The trouble starts when we encounter a problem that has no easy or apparent fixes. Faced with the intractable horror of Aleppo, for example, we reach for the two tools in our toolbox, diplomacy and bombs. And when it is evident that neither of those will solve the problem, we are simply overwhelmed with despair and don’t want to think about it. Faced with the overwhelming challenge of climate change, we default so quickly and easily to despair and denial. The practice of lament teaches us precisely to stay with the problems we can’t solve, to recognize and confess our own helplessness, and to look to God.
Lament may feel like despair, because it gives voice to our despair. But just as true courage is not about not feeling fear, but sticking with it through the fear, so true hope is about holding out through the hopelessness, continuing to feel and name the pain, and to demand that God be God and give us redress.

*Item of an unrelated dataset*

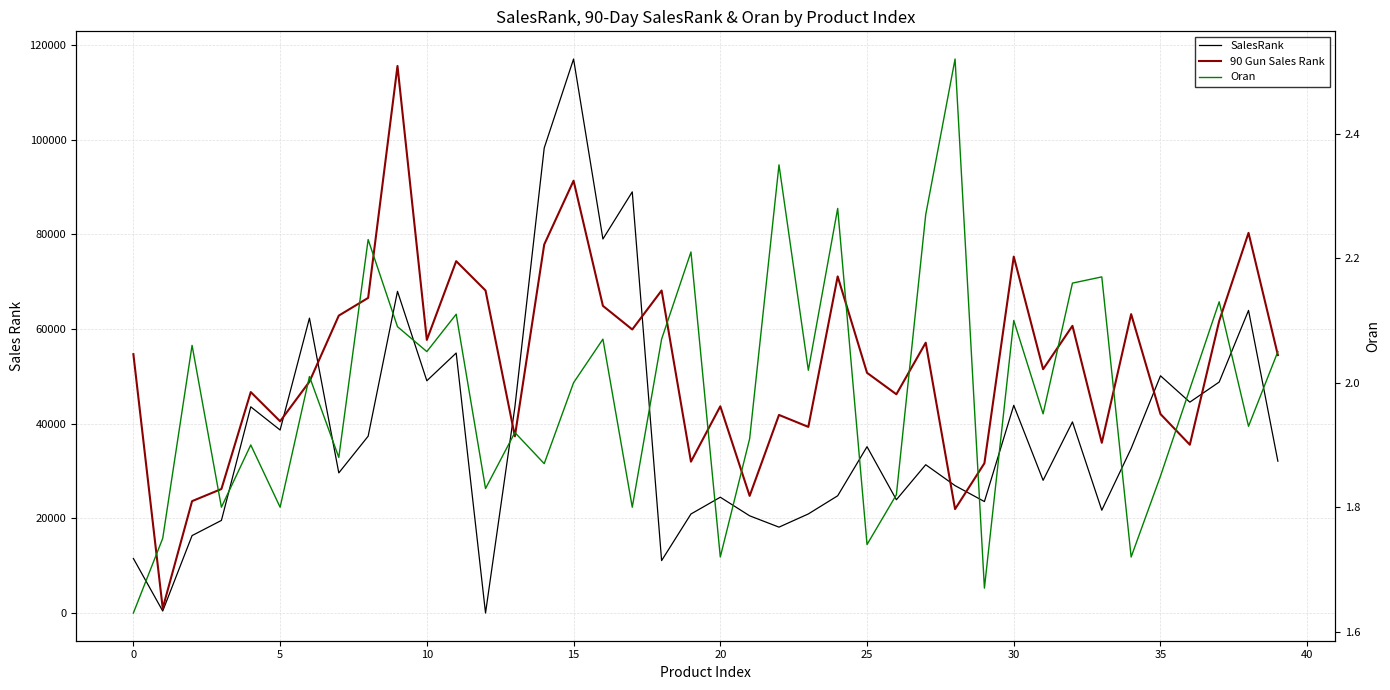

How many lines are shown in the chart?

3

There is one more dimension to lament that we as Christians should not forget: we are not alone. The passage from Lamentations continues, and a few verses later comes a familiar verse:
Is it nothing to you, all you who pass by?
Look and see
if there is any sorrow like my sorrow,
which was brought upon me,
which the Lord inflicted
on the day of his fierce anger.
Now, where have we heard that? It is, of course, the beginning of the Reproaches from the Good Friday liturgy. The church has taken these ancient words of lament over the destruction of a city, and put them in the mouth of Jesus on the cross. On this one day of the year, at least, we do make room for lamentation, uncensored, heart-felt lamentation. And as long as the cross remains at the centre of our faith, we have not lost our orientation altogether.

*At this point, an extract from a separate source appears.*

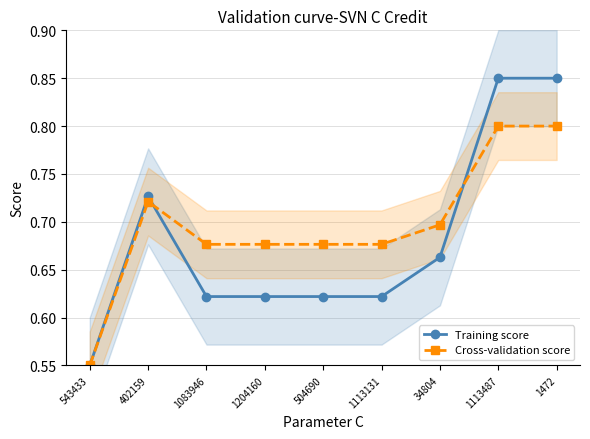

What is the maximum value for Cross-validation score?

0.8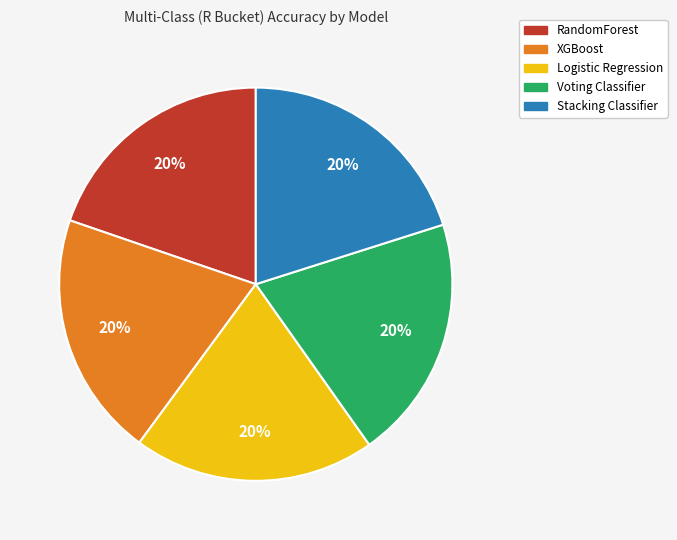

Is there any slice that represents more than half of the pie?

No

Having Jesus speak the words of Lamentations is echo of an ancient tradition that says that because Jesus, as a Jew, would have looked to the Psalms as his prayer book, whenever we pray the psalms, we are joining in with the prayer of Jesus. That I find a comforting and helpful thought. As we struggle to find the courage and clarity to give voice to lament, to stop our collaboration with the middle-class pretense that all is right in the world, to name out loud what is hurting in our hearts and demand a more just world – we are simply following where Jesus has already gone.

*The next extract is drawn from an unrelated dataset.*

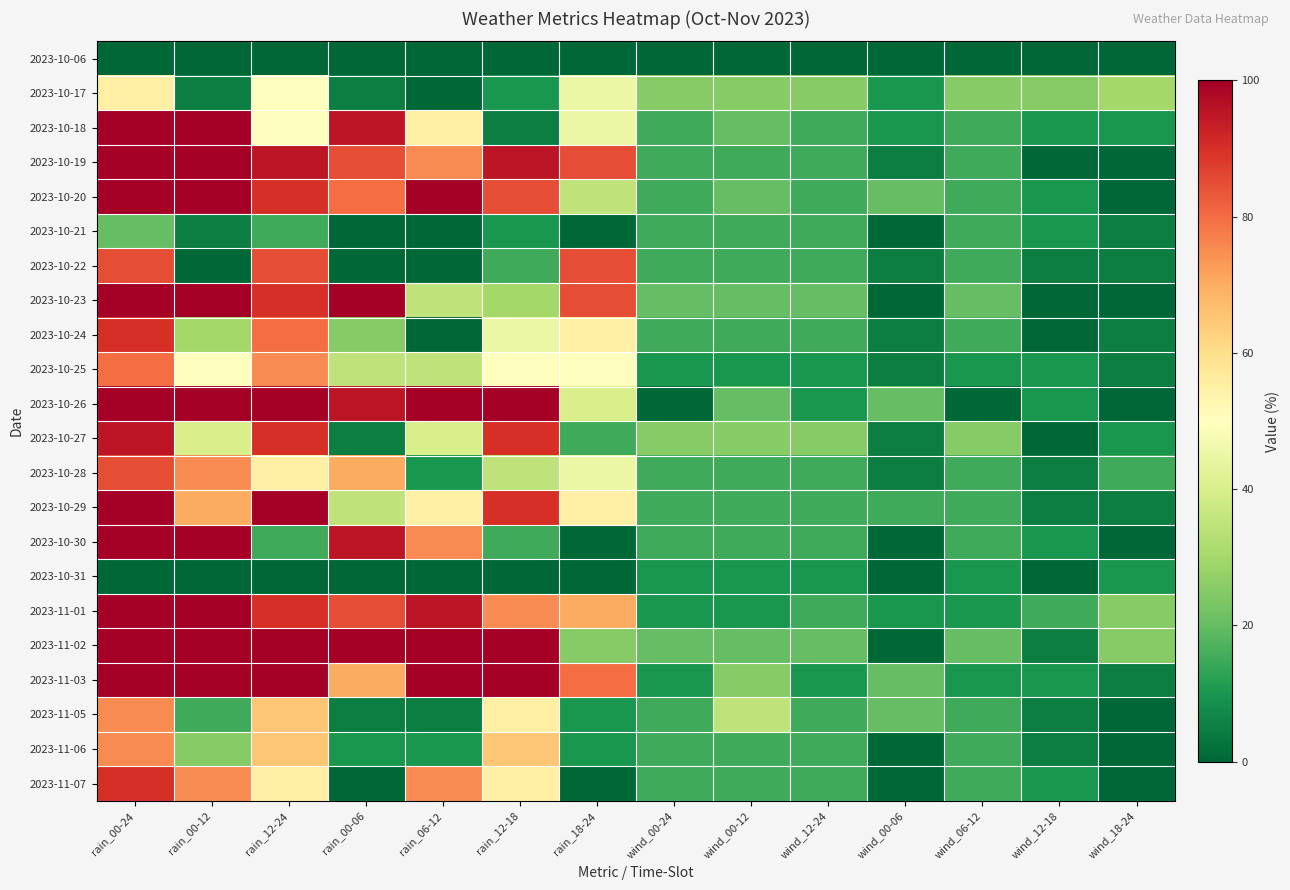

Which series has the largest total across all categories?

2023-11-03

In the wonder of the mystery of the Trinity, God is not just the one who lends an ear to our laments; God has identified so much with us as to become our voice; God’s self gives lament from the very heart of God. The one who intercedes for us without ceasing before the throne of grace is praying the psalter, and so giving voice to the laments of Israel; Christ is lamenting without ceasing, lamenting the torment of Aleppo and the children of Grassy Narrows, giving voice especially to the cries of those who have no voice.
So let us pray for the grace and the courage to find more room for this lament in faith life, both in our private prayers and when we come together. Let us ask for the freedom to speak more openly what is in our hearts; the clarity to name what is wrong; the hope to persist in the face of despair; the passion and integrity to live what we believe before others; the faithfulness to follow Christ and share his lament for his lost and hurting, yet still beloved world.